A diagram detailing the Bionic Leaf, which uses solar power and bacteria to turn carbon dioxide into food and methane fuel. (SoundBio Labs Image)

Earth faces some troubling conundrums. On one front, increased levels of carbon dioxide and other gasses are fueling drastic climate change. On another, we’re steadily using up all the planet’s arable land, and will soon run out of space to grow food.

Enter the Bionic Leaf, a system that uses solar power and bacteria to literally make food out of carbon dioxide.

The tech behind the Bionic Leaf has been developing for the past few years. But one Seattle scientist wants to give that research a push with a project to build Bionic Leaf kits that can be used in homes and labs around the world to experiment with this new technology.

Mark Minie, the lead investigator on the Bionic Leaf project. (Mark Minie Photo)

Mark Minie, an affiliate assistant professor in the University of Washington’s bioengineering department, submitted his idea to the Amazon Catalyst program, a collaboration between UW’s CoMotion and Amazon that funds projects by university students, staff and faculty that aren’t able to apply for traditional funding methods.

Minie’s project is one of ten awardees announced today in the program’s most recent round. He received the maximum grant amount of $100,000 and will collaborate with Seattle community lab SoundBio on the project along with the Biospherics Working Group, a meetup of biologists that Minie helped found.

Minie first started thinking about the project during meetings of the Biospherics group.

“Most of us actually are space enthusiasts as well as biologists, and the idea of terraforming was essential to a lot of our thinking. And it occurred to all of us that the first planet we’re likely to terraform will be Earth,” Minie told GeekWire.

It turns out some of the technology they had been discussing as tools to terraform planets like Venus and Mars was already being used on Earth to create food for livestock, for example.

Minie realized this tech “could be used to do things like actually reduce the ambient carbon dioxide level in Earth’s atmosphere and make it into useful materials and products,” he said.
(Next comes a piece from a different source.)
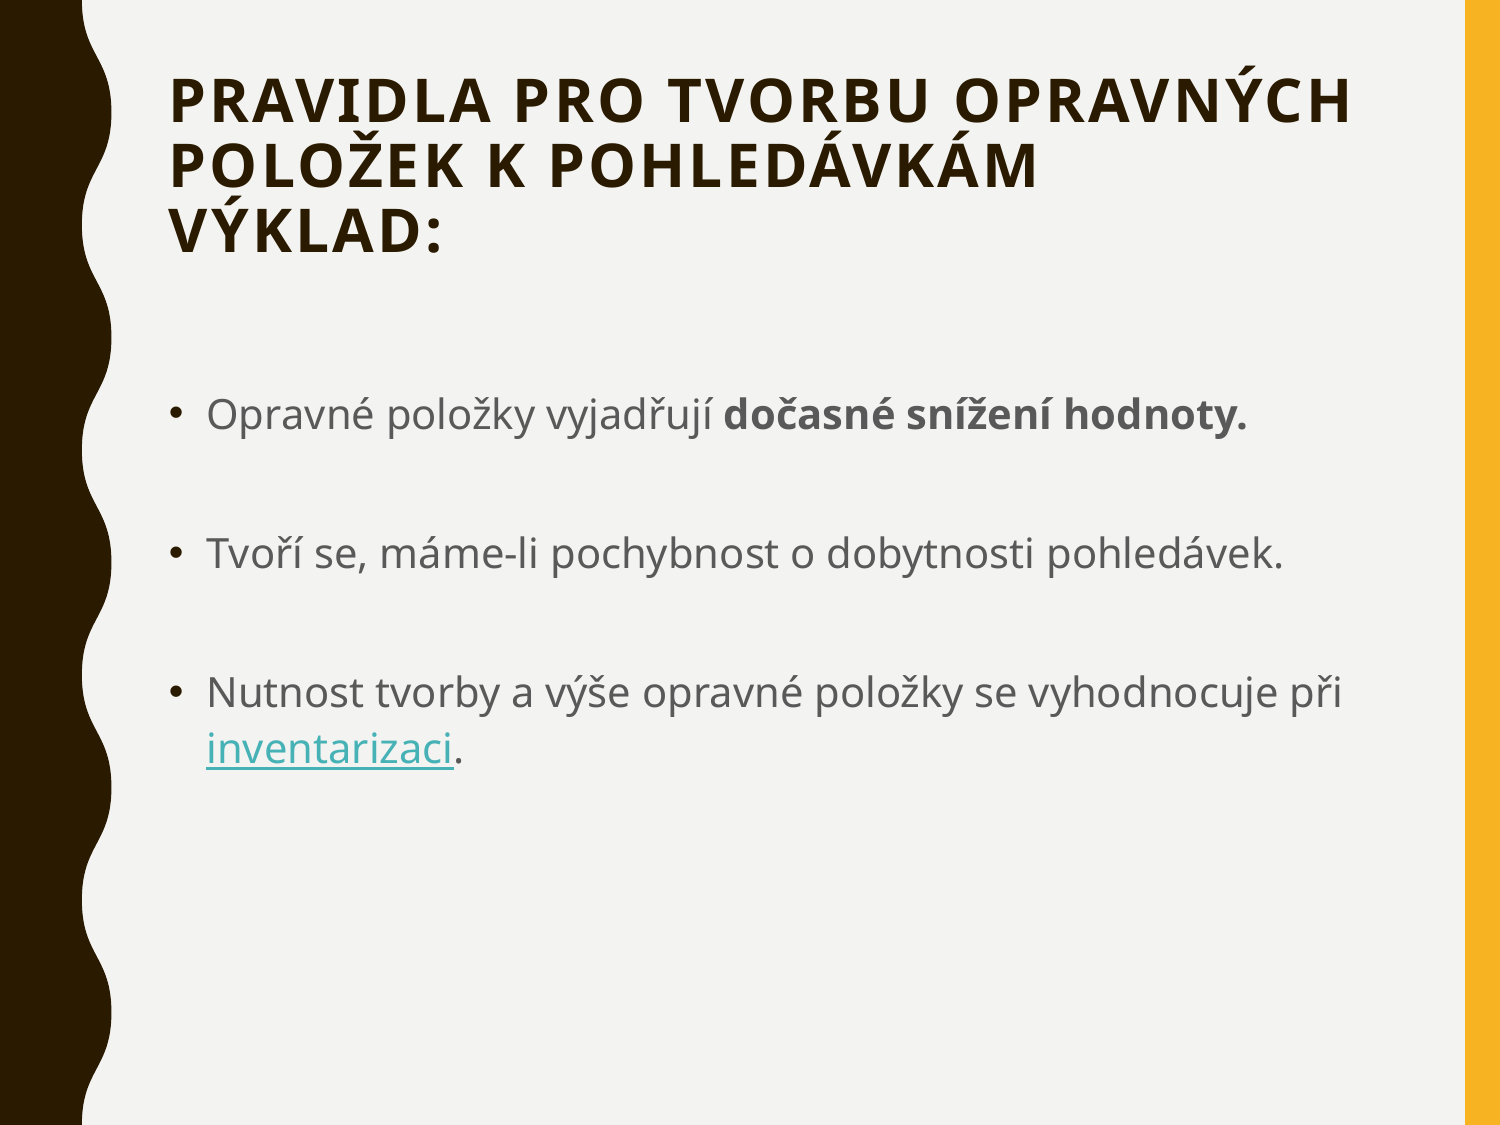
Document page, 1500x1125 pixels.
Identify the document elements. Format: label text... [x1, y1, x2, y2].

title Pravidla pro tvorbu opravných položek k pohledávkám Výklad: [153, 62, 1407, 308]
list Opravné položky vyjadřují dočasné snížení hodnoty. Tvoří se, máme-li pochybnost o dobytnosti pohledávek. Nutnost tvorby a výše opravné položky se vyhodnocuje při inventarizaci. [153, 375, 1407, 965]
The goal of the Bionic Leaf project is to take technology that has so far been confined to research labs and global corporations and make it more accessible to a range of people.

Minie will work with several SoundBio organizers on the project, including local scientist Michal Galdzicki, amateur biologist and data scientist Zach Mueller, and UW professor Herbert Sauro. They will also open the project for SoundBio volunteers to work on. The team will first develop their own Bionic Leaf as a proof-of-concept device. They plan to use the food produced as fish feed and store the methane produced as a side effect for possible use as fuel.

Then Minie will develop an open-source kit that can be used by students and science enthusiasts to build their own Bionic Leaf. He likened these kits to the computer building kits that spread like fire in the 1980s, and said he hopes the kits will spark innovation and inspire young learners the way the originals did.

The project will also involve workshops and classes hosted by SoundBio that teach students and amateur scientists about the process.

Minie said the project wouldn’t exist without the support of the Catalyst program.

“What’s unique about this program, from my perspective, is that it recognizes that there are people who don’t fit into the original structure” for funding projects, he said. Normally funding is only open to professors or those on track to become a professor, while other researchers and graduate students are left by the wayside.

“The Amazon Catalyst grant actually enabled someone like me to do a project like this,” Minie said, adding that it gives the university an opportunity to try out ideas that may be innovative but don’t fit into the academic system.

The program, which started in 2015, has awarded 27 grants total, including the ten announced today. The program considers any kind of project for funding, including those in the social sciences and humanities.

Minie is the lead investigator on the Bionic Leaf project, and will work with SoundBio co-founder Michal Galdzicki and UW professor Sauro.